Dänemark bläst zum musikalischen Großangriff. Bislang so etwas wie das Stiefkind der skandinavischen Szene, avanciert unser geschätztes Nachbarland ob diverser Vorzeige-Bands derzeit zum neuen Darling sämtlicher Musikgazetten. Für Kashmir könnte diese Entwicklung endlich den verdienten internationalen Durchbruch bedeuten. Nach über zehnjährigem Bestehen inklusive mehrerer dänischer Grammys sowie Gold- und Platin-Alben veröffentlicht das Kopenhagener Quartett nun mit ‘No Balance Palace’ seinen fünften Longplayer. Und der zeigt Kasper Eistrup (Gesang, Gitarre) und seine Kollegen in Bestform.

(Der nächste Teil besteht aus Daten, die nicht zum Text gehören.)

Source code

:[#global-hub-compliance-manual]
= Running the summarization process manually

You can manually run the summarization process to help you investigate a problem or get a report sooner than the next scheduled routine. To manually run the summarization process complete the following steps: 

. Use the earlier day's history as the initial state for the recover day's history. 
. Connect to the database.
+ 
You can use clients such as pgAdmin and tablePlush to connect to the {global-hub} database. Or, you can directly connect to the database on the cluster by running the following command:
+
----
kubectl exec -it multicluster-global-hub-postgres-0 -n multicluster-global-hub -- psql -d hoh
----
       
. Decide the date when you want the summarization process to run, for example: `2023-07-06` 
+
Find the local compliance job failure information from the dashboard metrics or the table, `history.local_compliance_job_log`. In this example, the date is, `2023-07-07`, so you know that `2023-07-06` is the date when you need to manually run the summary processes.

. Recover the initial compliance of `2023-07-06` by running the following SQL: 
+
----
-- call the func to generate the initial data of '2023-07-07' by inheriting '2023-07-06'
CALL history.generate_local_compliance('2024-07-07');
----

Was zu Zeiten des Vorgängers ‘Zitilites’ (2003) noch mehr Pop als Rock war, präsentiert sich 2005 zwar immer noch mit denselben unwiderstehlichen Melodien, dafür aber im Gitarren-lastigen, düster-melancholischen Gewand. Eine Folge der Zusammenarbeit mit Produzent Tony Visconti (T-Rex, Thin Lizzy), in dessen legendären New Yorker Looking Glass Studios das Album abgemischt wurde? “Nein”, meint Kasper, der an diesem Tag gemeinsam mit Keyboarder Henrik Lindstrand in der Berliner Label-Zentrale Rede und Antwort steht. “Nicht wirklich. Es war definitiv ein Nachhall des letzten Albums. Wir wollten eine rauere Ausstrahlung. Es passierte alles ganz natürlich.” So natürlich wie überhaupt alles im Kashmir´schen Mikrokosmos abzulaufen scheint. Während andere Künstler beispielsweise von Kollaborationen mit Musikgrößen im Format eines Tony Visconti nur träumen können, haben die Dänen gleich drei Großmeister der Rock-Historie auf ‘No Balance Palace’ versammelt. Neben Visconti gaben sich keine geringeren als David Bowie und Lou Reed die Ehre. Bowie singt eine Strophe des großartigen ‘The Cynic’, Reed rezitiert ein von Kasper verfasstes Gedicht. Überzeugungsarbeit war dabei offensichtlich bei allen dreien nicht nötig. Visconti bescheinigte Kashmir, er habe schon lange nach einer solchen Band gesucht, Bowie schlug von sich aus eine Zusammenarbeit vor, und Reed tauchte einfach eines Tages im Studio auf. Größenwahn wäre hier demnach eigentlich vorprogrammiert oder zumindest aber nachvollziehbar. Nicht so bei den vier Kunstschul-Absolventen. Deren Immunität gegen selbstverliebtes Rock-Star-Gehabe offenbart sich auch bei der Frage, ob sie sich im Zuge des Dänemark-Hypes nun eigentlich als Pioniere sähen. Henrik meint dazu: “Nein. Wir wissen, dass wir eine Inspirationsquelle waren für viele neue Bands. Einige kopieren auch beinahe den Sound, den wir auf den ersten Alben hatten. Ich bin mir nicht sicher, aber ich hoffe, dass wir eine Inspiration sind, wenn es um Integrität geht. Wir haben als Musiker und als Band unser eigenes Universum erschaffen.” Und Kasper ergänzt: “Ich finde es wichtig, sich selbst nie als Pionier zu sehen. Jeder und alles steht auf den Schultern von jemand oder etwas anderem.” Solche Bands braucht die Musikwelt. In diesem Sinne: Denmark is the new Sweden.